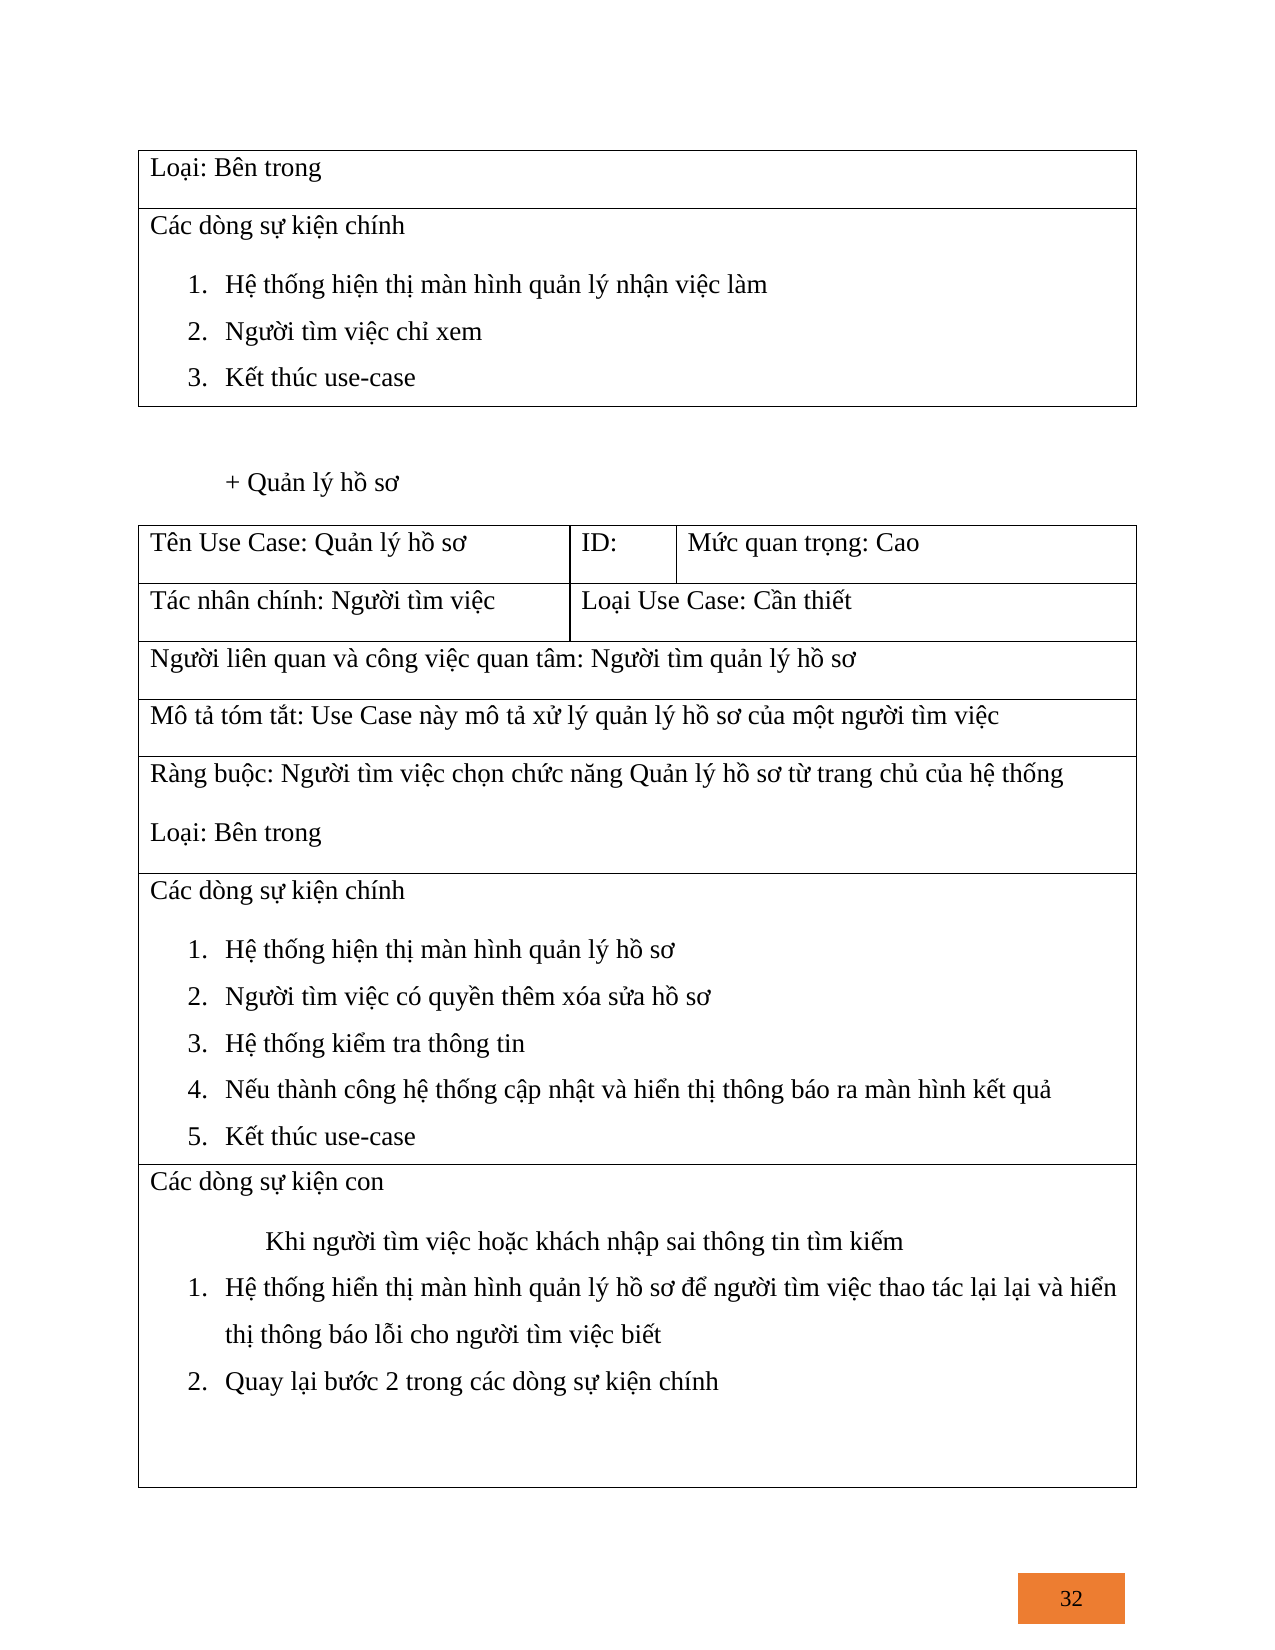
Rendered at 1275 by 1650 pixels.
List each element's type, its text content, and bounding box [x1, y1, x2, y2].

table_header ID: [571, 526, 676, 583]
table_cell Các dòng sự kiện chính Hệ thống hiện thị màn hình quản lý nhận việc làm Người tìm việc chỉ xem Kết thúc use-case [139, 209, 1136, 406]
table_cell Tác nhân chính: Người tìm việc [139, 584, 569, 641]
table_cell Loại Use Case: Cần thiết [571, 584, 1136, 641]
table_header Tên Use Case: Quản lý hồ sơ [139, 526, 569, 583]
table_cell Ràng buộc: Người tìm việc chọn chức năng Quản lý hồ sơ từ trang chủ của hệ thống Loại: Bên trong [139, 757, 1136, 873]
table_cell Mô tả tóm tắt: Use Case này mô tả xử lý quản lý hồ sơ của một người tìm việc [139, 700, 1136, 756]
table_cell Người liên quan và công việc quan tâm: Người tìm quản lý hồ sơ [139, 642, 1136, 698]
text + Quản lý hồ sơ [150, 466, 1125, 497]
table_cell Các dòng sự kiện con Khi người tìm việc hoặc khách nhập sai thông tin tìm kiếm Hệ thống hiển thị màn hình quản lý hồ sơ để người tìm việc thao tác lại lại và hiển thị thông báo lỗi cho người tìm việc biết Quay lại bước 2 trong các dòng sự kiện chính [139, 1165, 1136, 1487]
table_cell Các dòng sự kiện chính Hệ thống hiện thị màn hình quản lý hồ sơ Người tìm việc có quyền thêm xóa sửa hồ sơ Hệ thống kiểm tra thông tin Nếu thành công hệ thống cập nhật và hiển thị thông báo ra màn hình kết quả Kết thúc use-case [139, 874, 1136, 1164]
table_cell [139, 151, 1136, 208]
table_header Mức quan trọng: Cao [677, 526, 1136, 583]
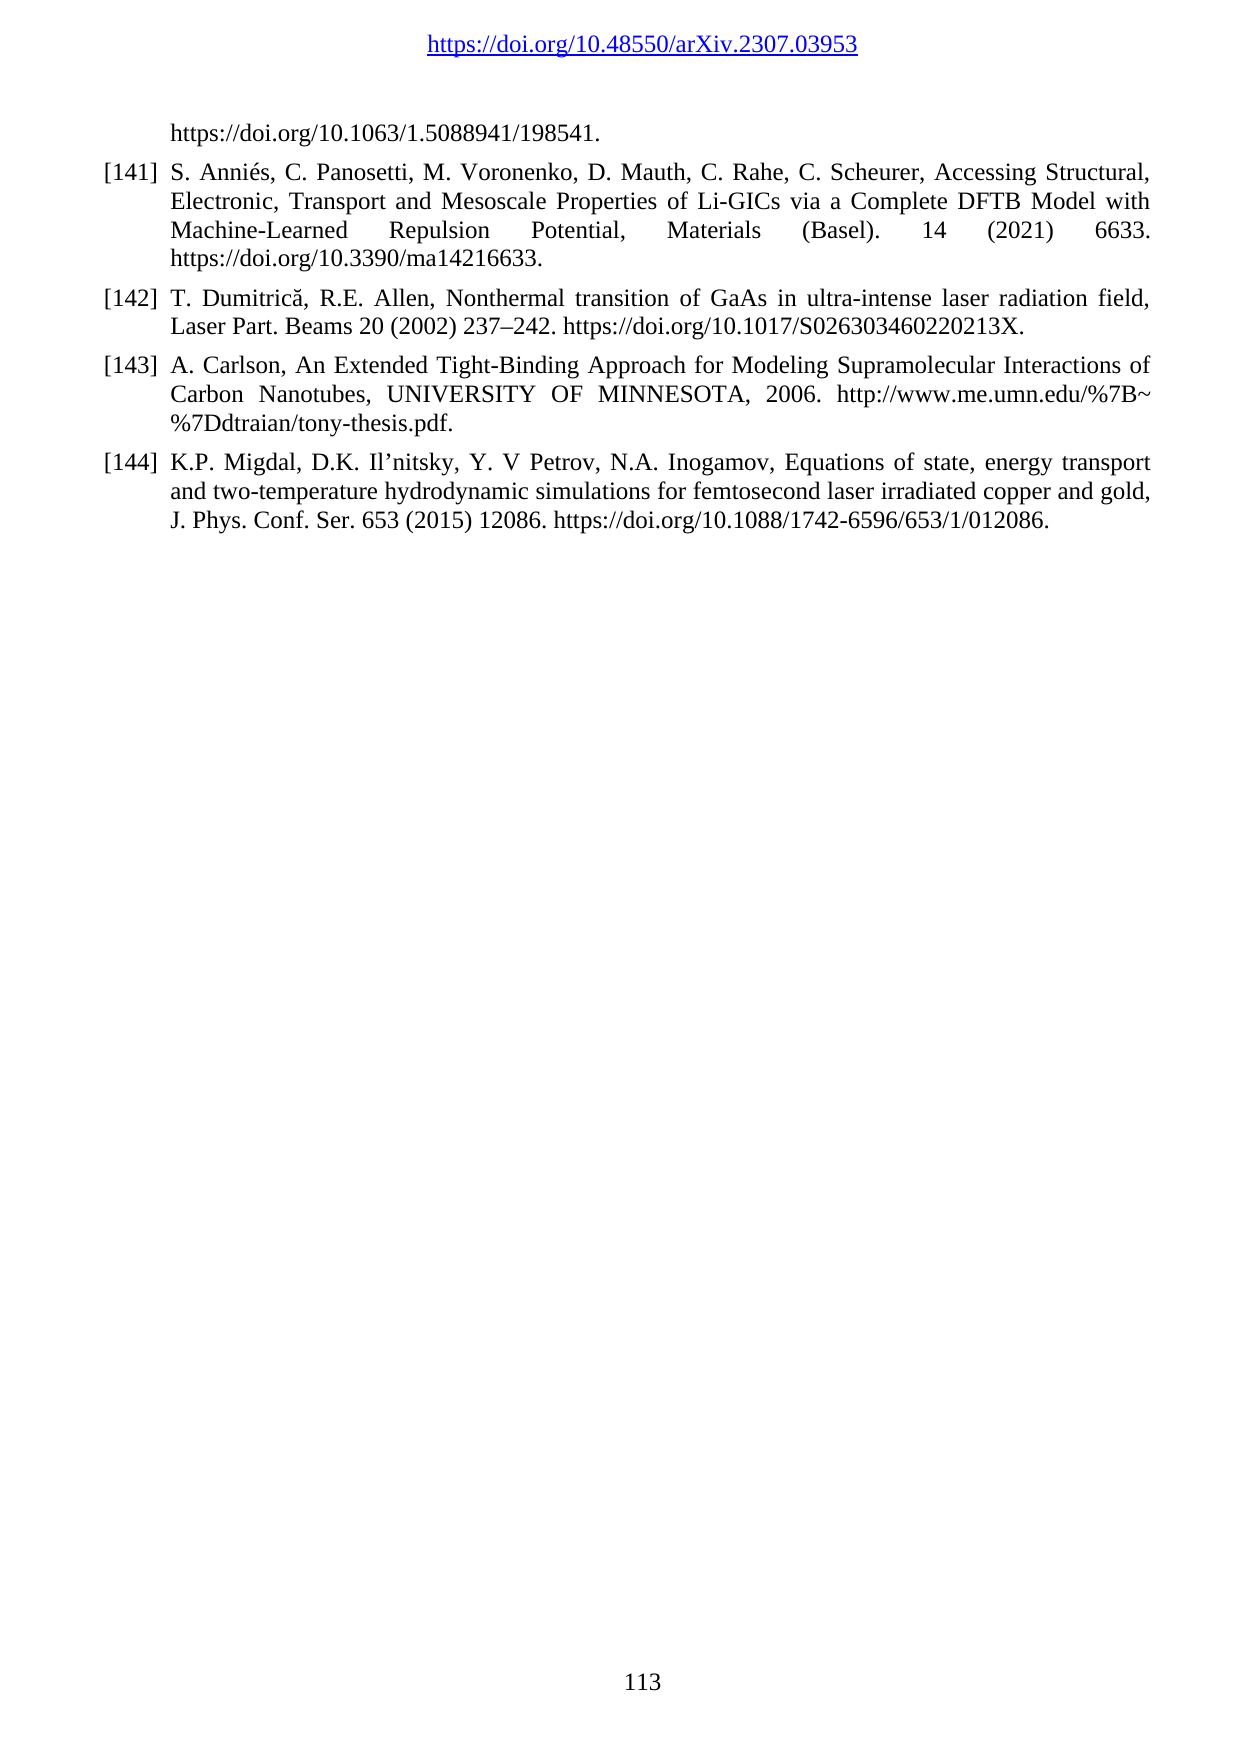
═══
(PROMPT): Find the word "thống" in the records and pull out each line that has it.

(EXERCISE ANSWER):
table_cell Các dòng sự kiện chính Hệ thống hiện thị màn hình quản lý nhận việc làm Người tìm việc chỉ xem Kết thúc use-case [139, 209, 1136, 406]
table_cell Ràng buộc: Người tìm việc chọn chức năng Quản lý hồ sơ từ trang chủ của hệ thống Loại: Bên trong [139, 757, 1136, 873]
table_cell Các dòng sự kiện con Khi người tìm việc hoặc khách nhập sai thông tin tìm kiếm Hệ thống hiển thị màn hình quản lý hồ sơ để người tìm việc thao tác lại lại và hiển thị thông báo lỗi cho người tìm việc biết Quay lại bước 2 trong các dòng sự kiện chính [139, 1165, 1136, 1487]
table_cell Các dòng sự kiện chính Hệ thống hiện thị màn hình quản lý hồ sơ Người tìm việc có quyền thêm xóa sửa hồ sơ Hệ thống kiểm tra thông tin Nếu thành công hệ thống cập nhật và hiển thị thông báo ra màn hình kết quả Kết thúc use-case [139, 874, 1136, 1164]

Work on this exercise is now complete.